As we said, despite the fact that its distinctive sign is memory problems, this disease it is extremely difficult to diagnose, especially its non-paraneoplastic modality. Since the rest of the symptoms attract more attention and are of a psychiatric nature, it may be thought that what is happening to the patient is that they have a mental disorder rather than a disease. neurological, which means that the correct diagnosis takes time to arrive and, meanwhile, the patient is admitted to a psychiatric hospital thinking that he has schizophrenia or another disorder psychotic.

In order to detect limbic encephalitis, it is necessary to have tests that analyze what types of antibodies are in the cerebrospinal fluid and if the immune system is attacking the organism. Unfortunately, this type of test is not usually done as a routine procedure and is not yet available. Tests for some of the auto-antibodies implicated in the disease are not commercially available.
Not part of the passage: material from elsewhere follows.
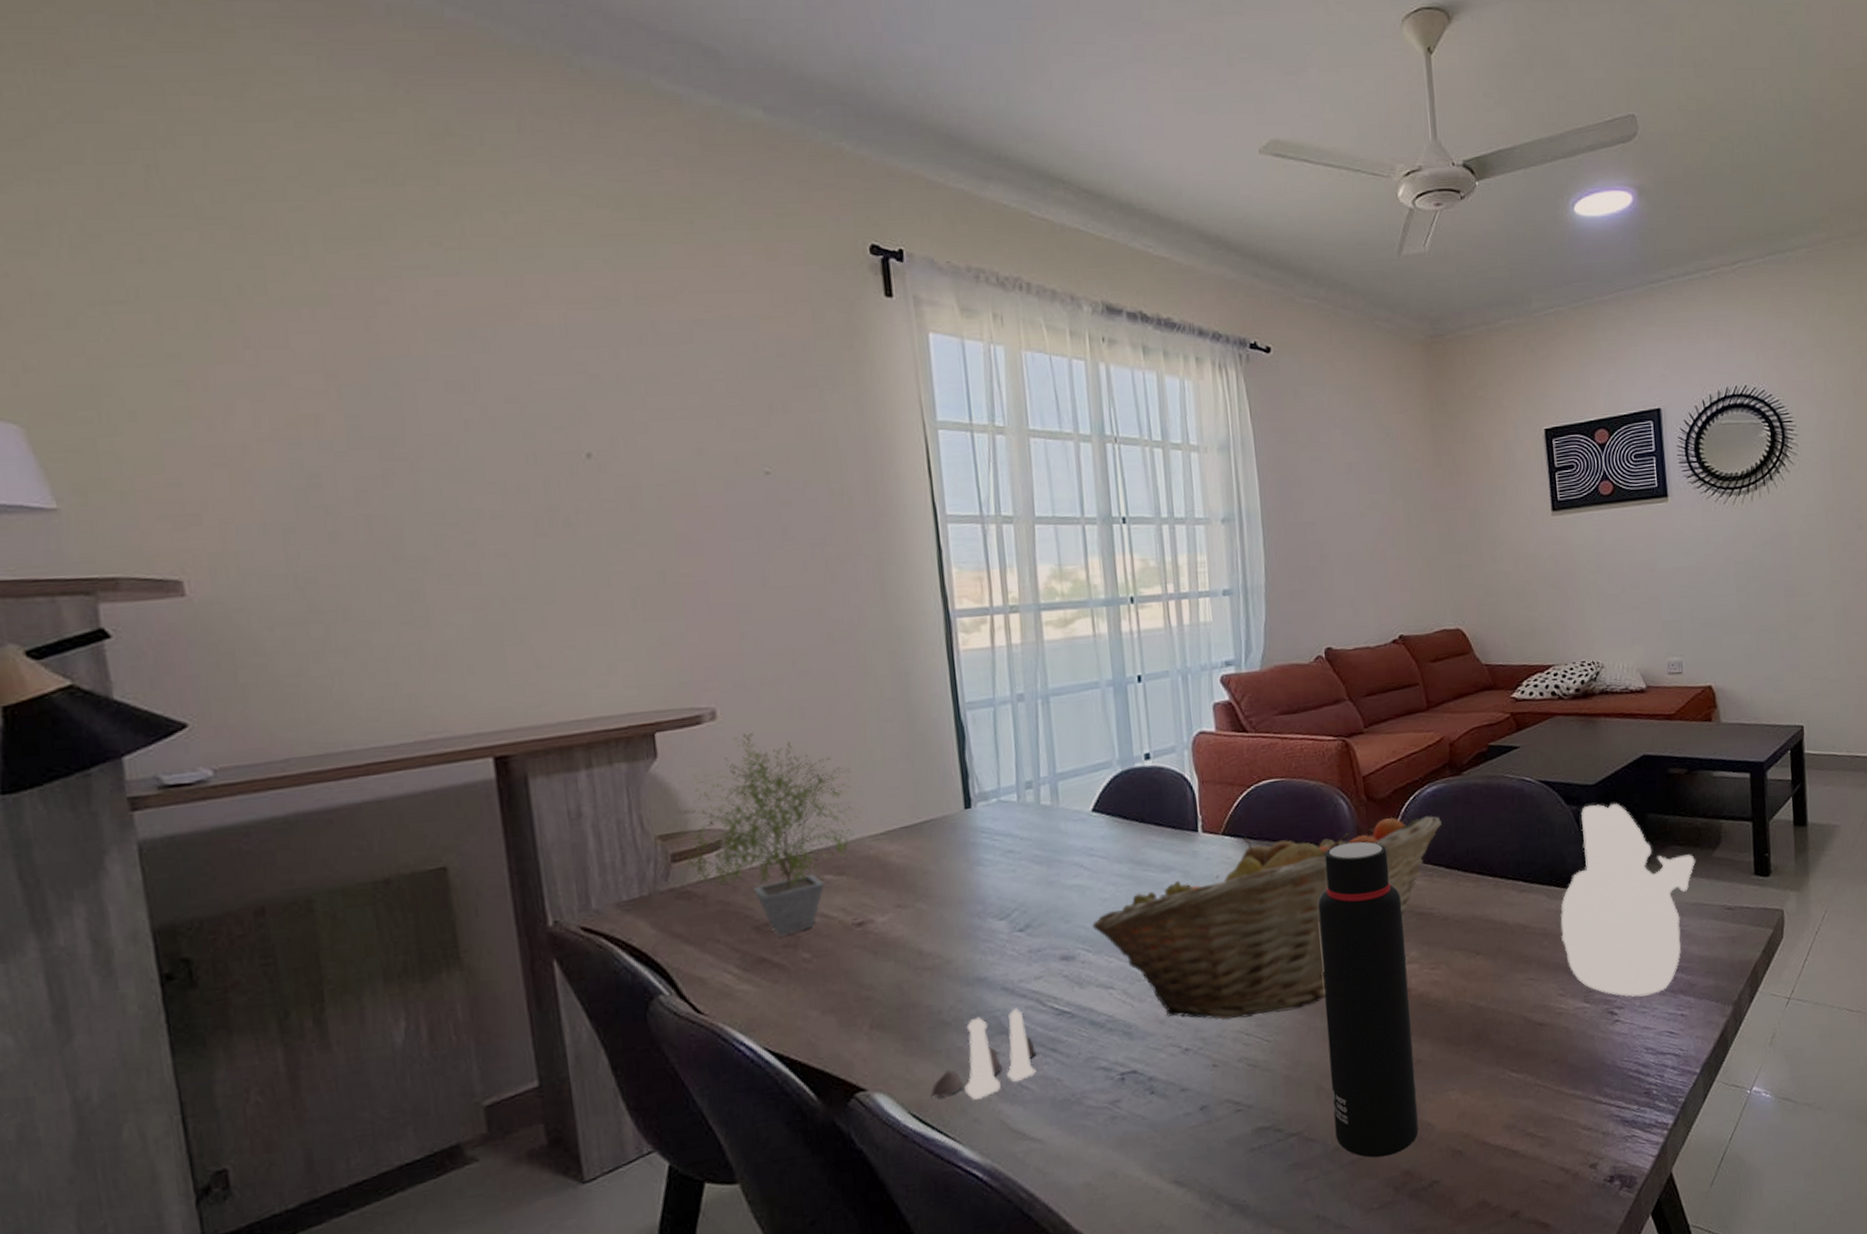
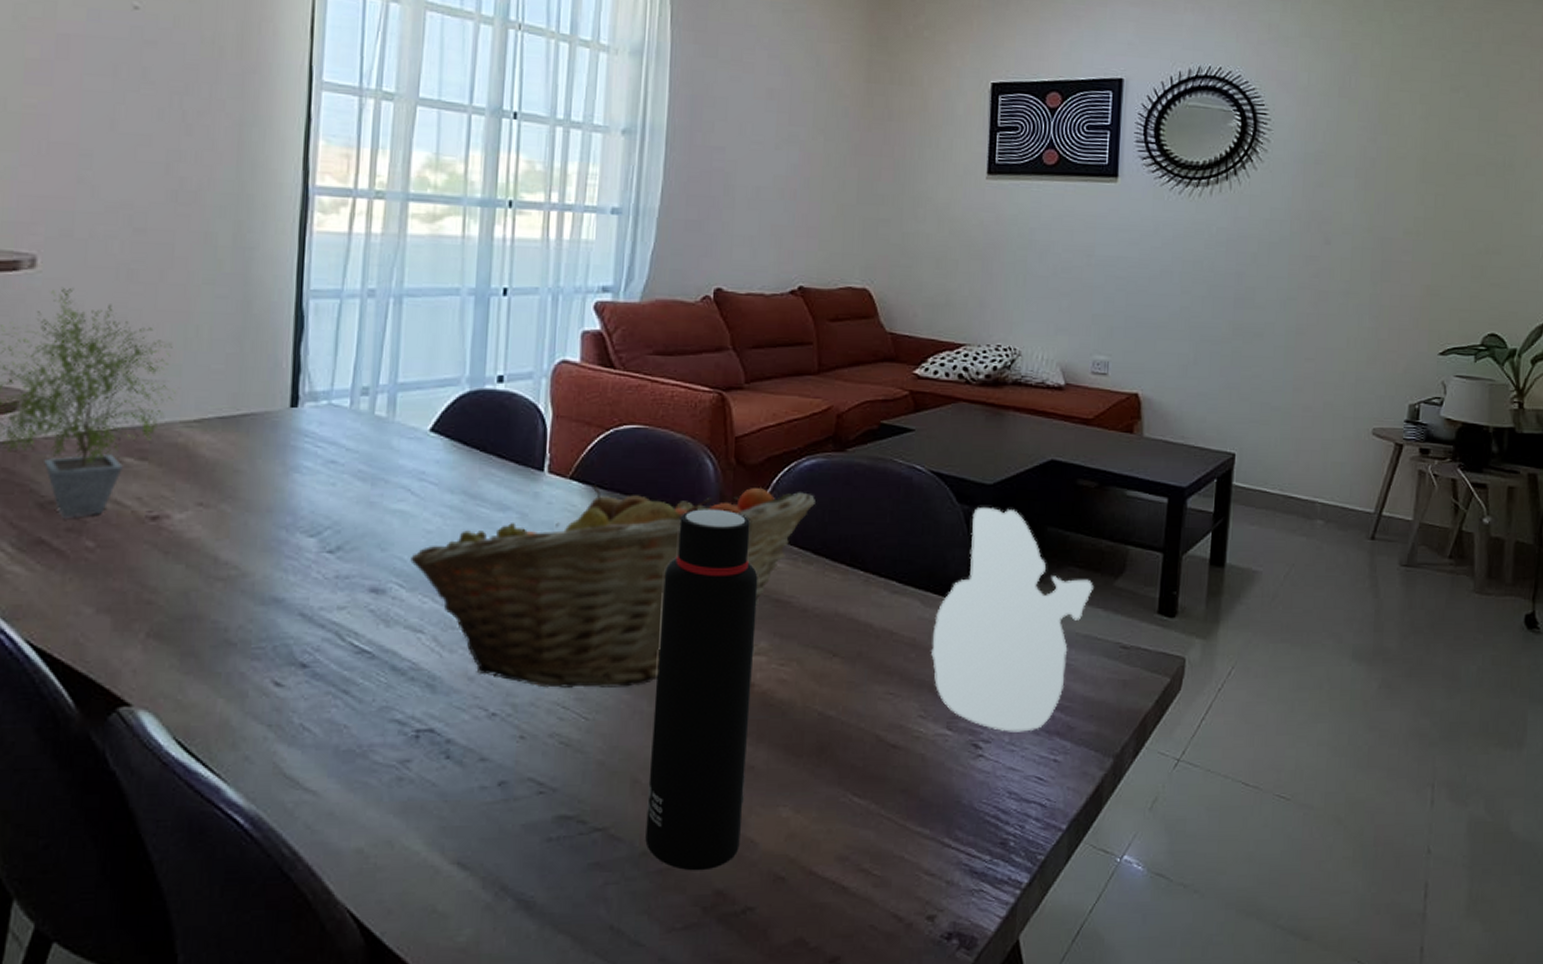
salt and pepper shaker set: present [931,1008,1036,1100] -> none [201,639,326,735]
It also happens that many patients with limbic encephalitis are initially diagnosed with herpes virus encephalitis Since both the limbic and the viral symptoms share symptoms and since antibody tests are not available, it is often assumed that it is caused by herpes simplex.


In the case of paraneoplastic limbic encephalitis, treatment generally consists of immunotherapy and removal of the tumor., whenever possible. In this type of encephalitis, recovery will only occur when the tumor has been removed.

Regarding the pharmacological route and also applied to other encephalitis we have intravenous immunoglobulin, plasmapheresis, corticosteroids, cyclophosphamide and rituximab.

Bibliographic references:

  • Rodríguez Millán, Julia, Garnica de Cos, Eva, & Malo Ocejo, Pablo. (2014). Psychosis seems, encephalitis is: case of onset with psychiatric symptoms in limbic encephalitis. Journal of the Spanish Association of Neuropsychiatry, 34(122), 375-382.
  • Dalmau J, Tüzün E, Wu H-Y, Masjuan J, Rossi JE, Voloschin A, et al (2007). Paraneoplastic anti-NMDA receptor encephalitis associated with ovarian teratoma. Ann Neurol. 61: 25-36.
  • DeAngelis LM, Posner JB (2009). Paraneoplastic syndromes. In: DeAngelis LM, Posner JB, Neurological complications of cancer, 2nd ed, (577-617). New York: Oxford University Press.
  • Graus F, Keime-Guibert F, Reñe R, Benyahia B, Ribalta T, Ascaso C, et al (2001). Anti-Hu-associated paraneoplastic encephalomyelitis: analysis of 200 patients. Brain. 124: 1138-1148.
  • Graus F, Saiz A, Dalmau J (2010). Antibodies and neuronal autoimmune disorders of the CNS. J Neurol. 257: 509-517.
  • Gultekin SH, Rosenfeld MR, Voltz R, Eichen J, Posner JB, Dalmau J (2000). Paraneoplastic limbic encephalitis: neurological symptoms, immunological findings and tumor association in 50 patients. Brain. 123: 1481-1494.